Yes and no. There definitely is interest in my work, however, since it is a hybrid between film and video, it is about fiction; it is possible that it doesn't quite fit into the contemporary art arena. In addition, I'm not consequential in my creative work, but in contemporary art, I think there's a tendency to follow along to see if an artist stays true to his chosen line – if he keeps to a certain shape and format.
But I've been lucky in having my work valued, and in the fact that I can support myself with it.
Could you name some of the collectors who have shown interest in your work?
One of my recent works, “Insight”, was acquired by the François Pinault Foundation; other works are in the collections of the Tate Modern and the Centre Pompidou, as well as in private collections such as The Goetz Collection and the collection of Isabelle and Jean-Conrad Lamaître. This last collection makes itself widely accessible to the public – they organize exhibitions and support artists. I'm happy that my works are part of collections that I think very highly of myself. I respect collectors that understand my work because it is very specific – it requires a special sort of exhibiting, and it is clear that collectors aren't following any market directives by acquiring it.
I was very happy when I sold the “Pasajes” series because most people have a definite perception of Buenos Aires, and it's important to me how they'll perceive it now – after watching my piece.
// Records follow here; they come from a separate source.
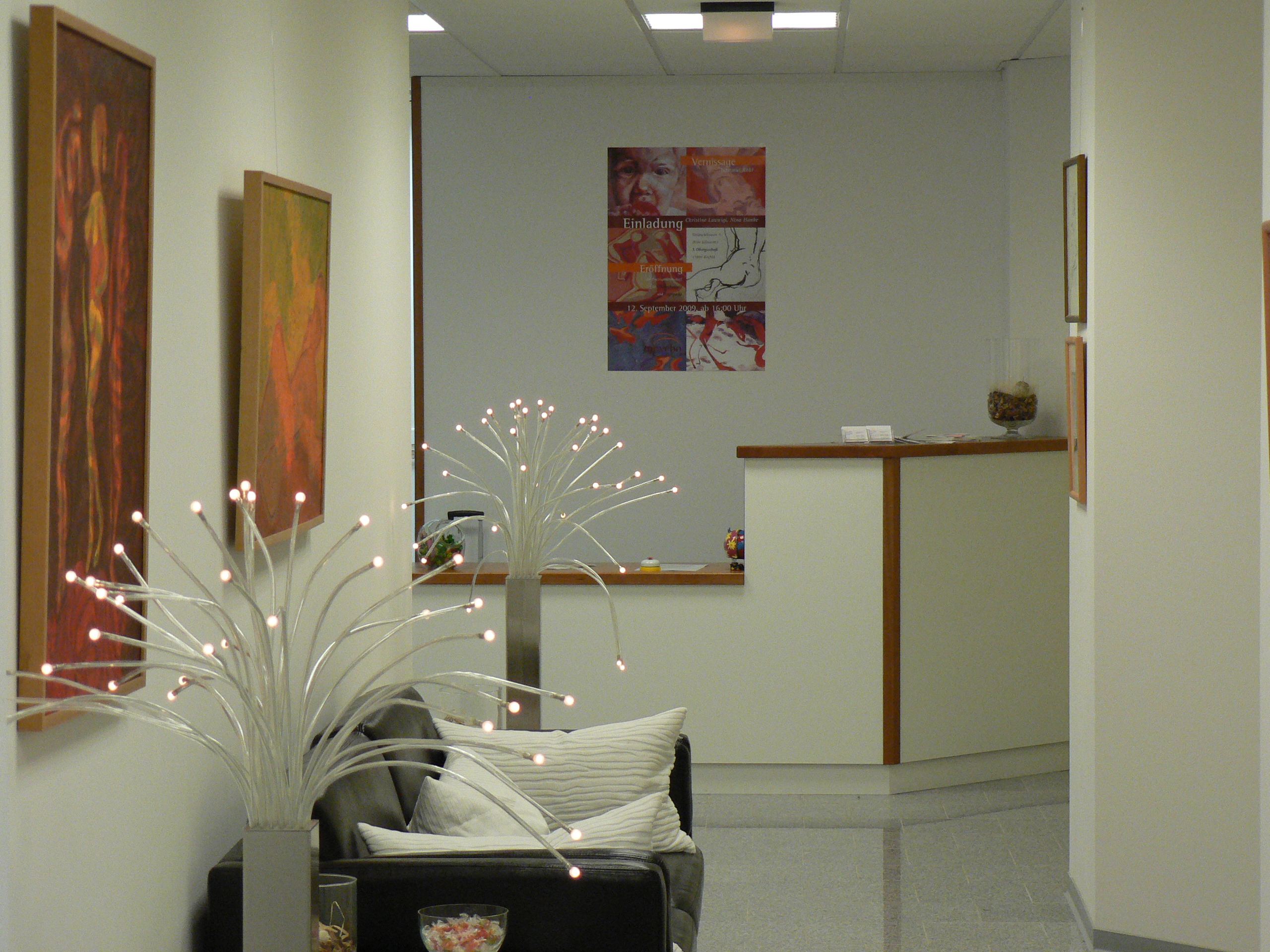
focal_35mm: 89
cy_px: 476
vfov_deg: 16.6
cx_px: 635
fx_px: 3265
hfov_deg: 22.0
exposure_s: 1/60
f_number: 3.2
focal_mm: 14.9
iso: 200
Is your art cosmopolitan, or nationalistic?
It is universal. It is existential, humane. It touches upon questions that we try to find answers to every day. Sometimes I try to be understood and useful to a certain audience; I'll speak to a very local public, like in the work “Pasajes”, for instance.
Are you confident in yourself as an artist, as a professional?
Yes, but I'm not a serious professional; I play with what I do. I work naturally.
If you could create a museum for your works, or any other sort of foundation – what would it be like?
It could be a work that contains other works. It could be, for instance, a tree fort – like a shelter or cabin that would fit in naturally. It would be made of the same material, possibly from the same tree. This cabin would have two different windows – from one you could see reality, the way it is in my films; from the other, which faces upwards to the tree canopy, you could see a much more abstract view of my works. There's an etched drawing somewhere that shows another cabin. It is round. Inside there are stories and pictures, and characters, and various voices and moods – my works are also inside. There's a third cabin – somewhere in the city. This one is a normal house in which I live and do all the normal things one does at home.
This is a metaphor that explains my work – this physical cabin is a concentrate of my work and my vision.